The thunder is raging and the ink-black sky fills with lightning. I can imagine Jupiter wending through the sea of clouds, his white beard hanging low to the ground, his naked loins poised for warfare, his face contorted into a grimace or a gale of rapturous laughter. We’re on his turf now.
We turn the lights down low as we eat dinner. It’s 9 p.m. and the woods of our backyard are plunged alternately in pitch blackness and an ethereal white light that is punctuated by rolling peals of thunder. We go outside and the air tastes of static and humidity and metallic foreboding.
I am wearing short shorts and a tank top because it’s 90 degrees. Sweat rolls down the insides of my arms, and I feel small gnats sticking like burrs to my hot flesh. I know I’ll end up with red welts the size of quarters all over me in the morning, but I can barely be bothered to swat them off.

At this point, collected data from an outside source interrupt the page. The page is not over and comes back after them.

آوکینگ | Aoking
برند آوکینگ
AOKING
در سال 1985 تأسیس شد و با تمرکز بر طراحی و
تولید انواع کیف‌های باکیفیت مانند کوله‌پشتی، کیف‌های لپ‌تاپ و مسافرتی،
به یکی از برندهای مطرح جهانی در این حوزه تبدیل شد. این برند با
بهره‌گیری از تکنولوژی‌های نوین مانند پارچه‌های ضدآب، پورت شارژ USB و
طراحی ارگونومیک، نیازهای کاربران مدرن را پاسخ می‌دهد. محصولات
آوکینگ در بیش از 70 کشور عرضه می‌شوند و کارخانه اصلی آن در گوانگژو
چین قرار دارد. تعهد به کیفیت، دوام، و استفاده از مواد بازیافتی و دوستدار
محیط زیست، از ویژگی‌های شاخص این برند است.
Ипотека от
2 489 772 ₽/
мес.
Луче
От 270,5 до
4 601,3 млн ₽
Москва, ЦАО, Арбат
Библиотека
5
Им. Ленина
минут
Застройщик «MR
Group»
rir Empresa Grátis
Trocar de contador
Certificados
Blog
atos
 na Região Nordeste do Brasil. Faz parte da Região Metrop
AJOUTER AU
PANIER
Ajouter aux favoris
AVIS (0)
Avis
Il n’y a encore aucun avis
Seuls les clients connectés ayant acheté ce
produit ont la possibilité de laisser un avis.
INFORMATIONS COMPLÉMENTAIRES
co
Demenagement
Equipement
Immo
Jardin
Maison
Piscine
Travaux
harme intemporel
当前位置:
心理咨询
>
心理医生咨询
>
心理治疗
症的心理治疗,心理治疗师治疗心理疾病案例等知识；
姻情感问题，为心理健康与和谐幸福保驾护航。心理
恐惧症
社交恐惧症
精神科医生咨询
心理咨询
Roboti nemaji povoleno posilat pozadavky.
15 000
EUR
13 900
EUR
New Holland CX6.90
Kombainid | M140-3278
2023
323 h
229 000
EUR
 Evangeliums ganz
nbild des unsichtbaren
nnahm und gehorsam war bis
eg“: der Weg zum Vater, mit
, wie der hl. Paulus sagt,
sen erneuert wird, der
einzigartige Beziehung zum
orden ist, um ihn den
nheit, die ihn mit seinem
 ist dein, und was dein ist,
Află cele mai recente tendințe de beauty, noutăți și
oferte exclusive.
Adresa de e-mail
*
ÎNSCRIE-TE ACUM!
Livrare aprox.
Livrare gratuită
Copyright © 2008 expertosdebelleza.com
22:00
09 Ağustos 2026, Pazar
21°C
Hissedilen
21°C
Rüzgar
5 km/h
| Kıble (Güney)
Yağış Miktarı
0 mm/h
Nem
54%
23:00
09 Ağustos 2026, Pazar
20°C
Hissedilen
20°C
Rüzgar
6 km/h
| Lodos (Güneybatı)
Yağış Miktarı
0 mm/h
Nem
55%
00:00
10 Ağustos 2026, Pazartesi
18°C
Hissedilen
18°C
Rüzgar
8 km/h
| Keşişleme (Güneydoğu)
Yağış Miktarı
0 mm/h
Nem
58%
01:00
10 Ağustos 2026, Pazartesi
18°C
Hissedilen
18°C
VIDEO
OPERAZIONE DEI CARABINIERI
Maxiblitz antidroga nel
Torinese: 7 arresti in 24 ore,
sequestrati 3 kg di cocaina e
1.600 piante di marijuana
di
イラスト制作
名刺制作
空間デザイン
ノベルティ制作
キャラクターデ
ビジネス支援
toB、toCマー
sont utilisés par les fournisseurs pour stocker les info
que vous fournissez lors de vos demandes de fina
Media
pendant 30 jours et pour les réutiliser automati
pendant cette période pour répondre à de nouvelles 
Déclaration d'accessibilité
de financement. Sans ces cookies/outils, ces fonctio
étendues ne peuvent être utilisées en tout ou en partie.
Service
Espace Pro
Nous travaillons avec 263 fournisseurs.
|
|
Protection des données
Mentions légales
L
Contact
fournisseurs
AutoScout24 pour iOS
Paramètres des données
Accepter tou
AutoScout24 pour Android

I clutch Shawn’s hand as we stand on our porch, hesitating to explore further out beyond the ocean of dark lawn. Or, I should say that it is I who is hesitant. Shawn is fearless as he holds his camera up to the sky, documenting the apocalyptic storm. Is it even a storm? I’ve never heard of a storm without rain.
But there is wind. The trees crackle and shake beneath the weight of the air. Its branches carry a secret: the new residence of the great patriarch is a malformed oak that overlooks the shed beyond my bedroom window. I can almost hear his voice, calling to me. Seduction bottled in the frequency of a summer squall.